Inhoudsopgave. Inleiding Afkortingen Het schoolexamen (2.1, 2.2) De toetsen (2.3) Beoordeling (2.4) Inleveren van opdrachten (2.5) Mededeling cijfers (2.6) Herkansing (2.7) Absentie (3) Bijzondere omstandigheden (4) Algemene bepalingen bezwaar/ beroep (5) Overige bepalingen bezwaar/ beroep (6) Voortgang Slaag-/ zakregeling Examenreglement Vak PTA’s
Afkortingen Tl= theoretische leerweg KBL= kaderberoepsgerichte leerweg BBL= basisberoepsgerichte leerweg s.e.= schoolexamen (door de school verzorgd examen) c.e.= centraal examen (landelijk examen in mei/ juni van het examenjaar) cspe=centraal schriftelijk en praktisch examen (theoretisch en praktisch gedeelte van het centraal examen van het beroepsgerichte deel digitaal examen= de leerlingen van de basisberoepsgerichte leerweg (bbl) doen hun c.e. op de computer (tijdstip van afname is door de school te bepalen binnen een bepaalde tijd bandbreedte)
2. Het schoolexamen. 2.1 Het schoolexamen (s.e.) begint in het 3e leerjaar. Het jaar is opgedeeld in drie (3) periodes.

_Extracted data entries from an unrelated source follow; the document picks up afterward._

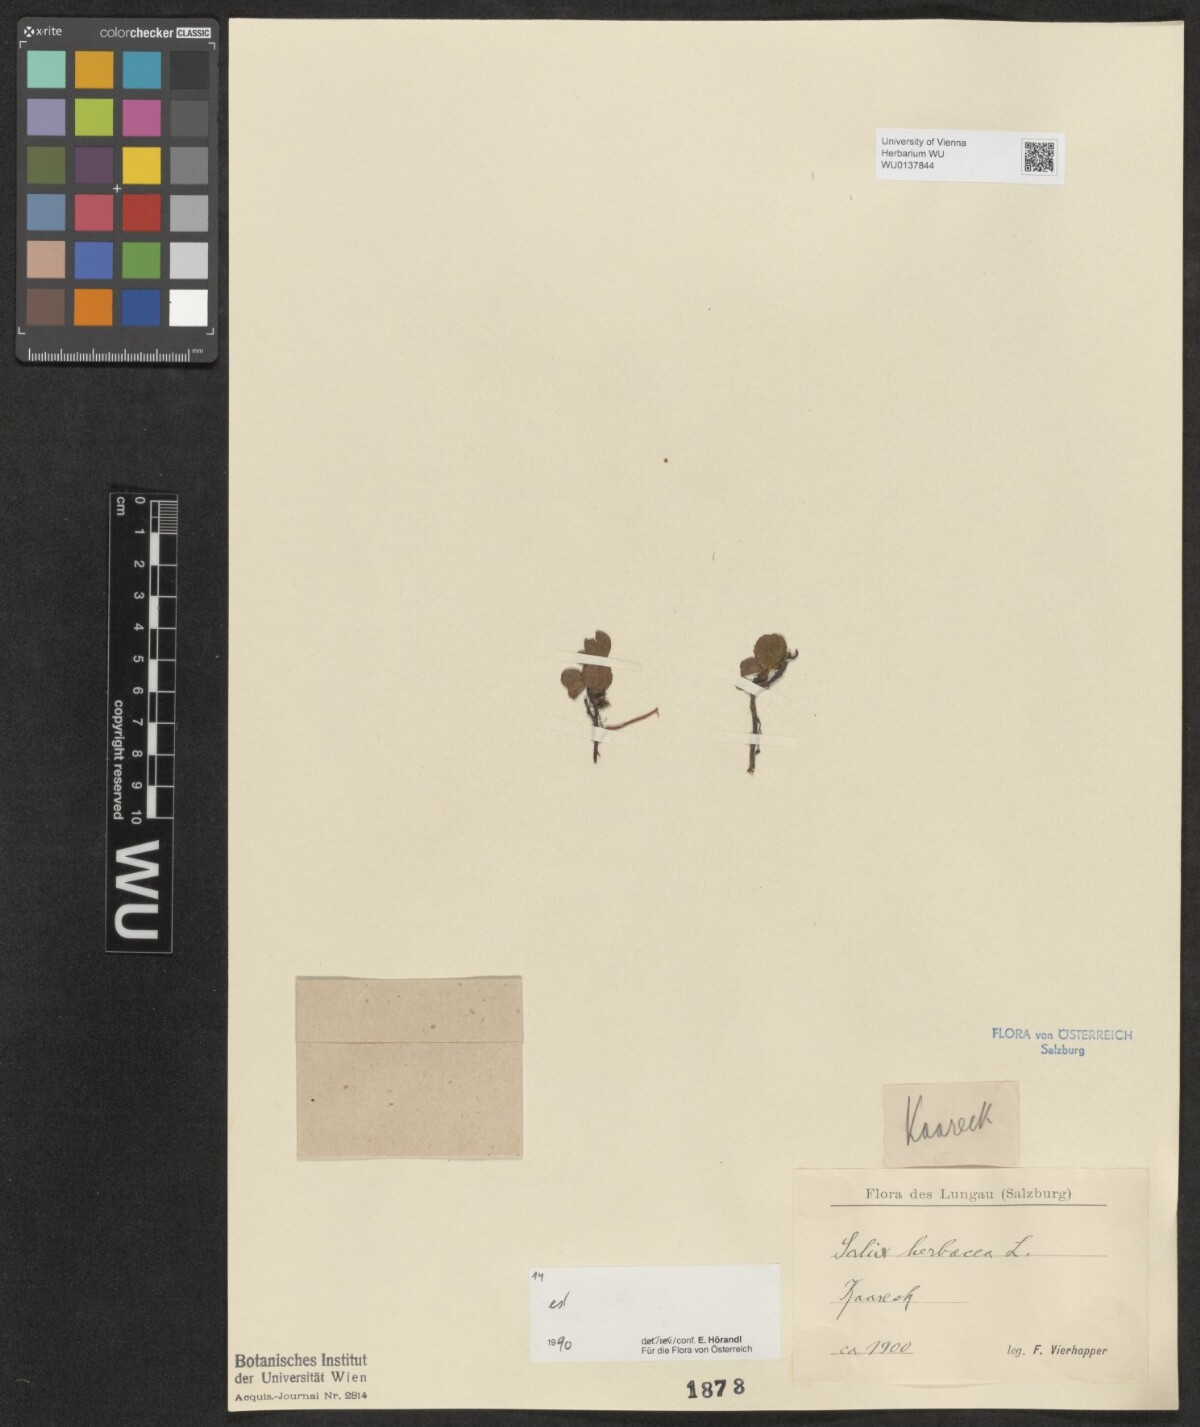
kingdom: Plantae
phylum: Tracheophyta
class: Magnoliopsida
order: Malpighiales
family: Salicaceae
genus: Salix
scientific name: Salix herbacea
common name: Dwarf willow
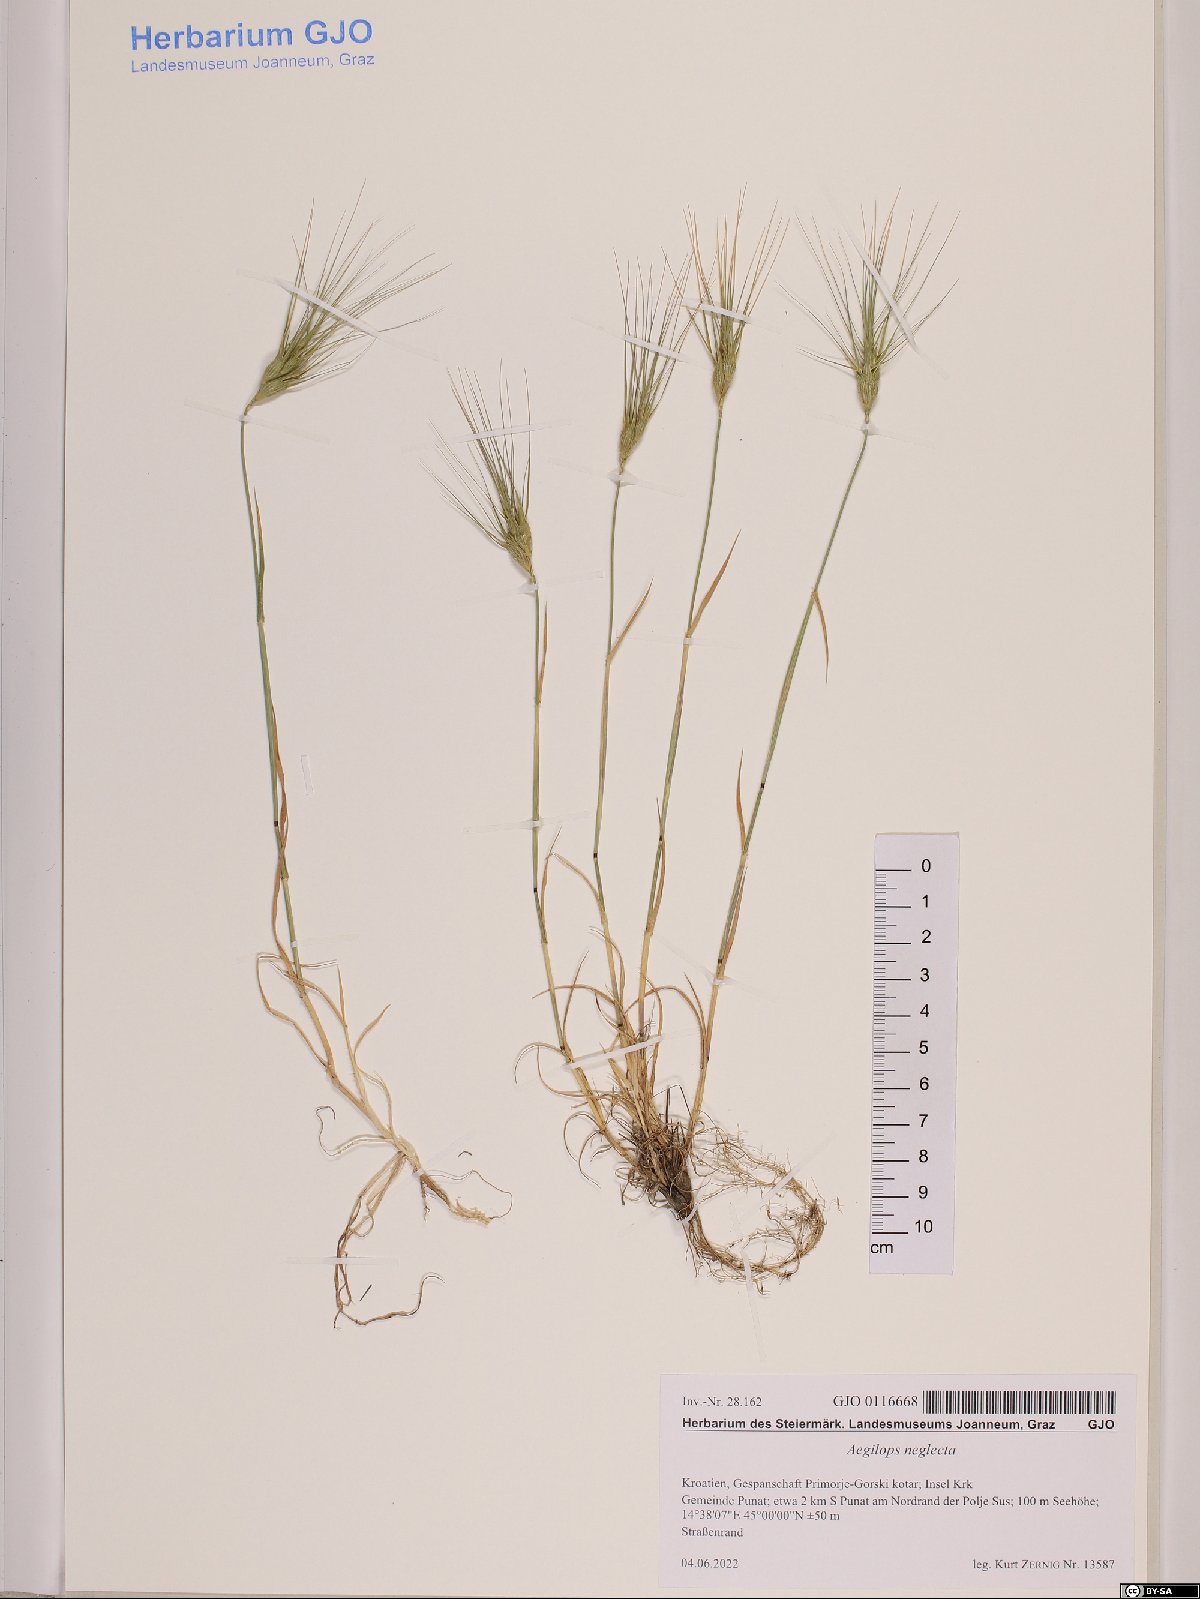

De periodes hangen samen met de rapportperiodes. Aan het eind van elke periode krijg je een overzicht van de behaalde cijfers. We beginnen niet na elke periode weer met een nieuwe cijferreeks maar alle behaalde cijfers voor een vak blijven tellen tot en met de vijfde periode. De vierde en de vijfde periode zijn in het vierde leerjaar. Je krijgt dus een overzicht van de “tussenstand” van het voortschrijdend gemiddelde. (Het kan voorkomen dat je een toets onvoldoende maakt. Onder bepaalde voorwaarden is het mogelijk een toets over te doen. Zie bij hoofdstuk 7). 2.1.1 Voor welke afdelingen, sectoren of leerwegen het onder 2.1. gestelde geldt, wordt door de afdelingsdirecteur vastgesteld. 2.1.2. Het schoolexamen (s.e.) moet tenminste één week voordat het centraal examen (c.e.) begint klaar zijn. Dat betekent dat al je s.e. werk op tijd hebt gemaakt en ingeleverd! 2.1.3. Mocht het zo zijn dat je van de tweede periode van het centraal examen gebruik moet maken, omdat je niet in staat was het s.e. om een geldige reden op tijd af te krijgen, dan geldt ook datgene wat bij 2.1.2. staat.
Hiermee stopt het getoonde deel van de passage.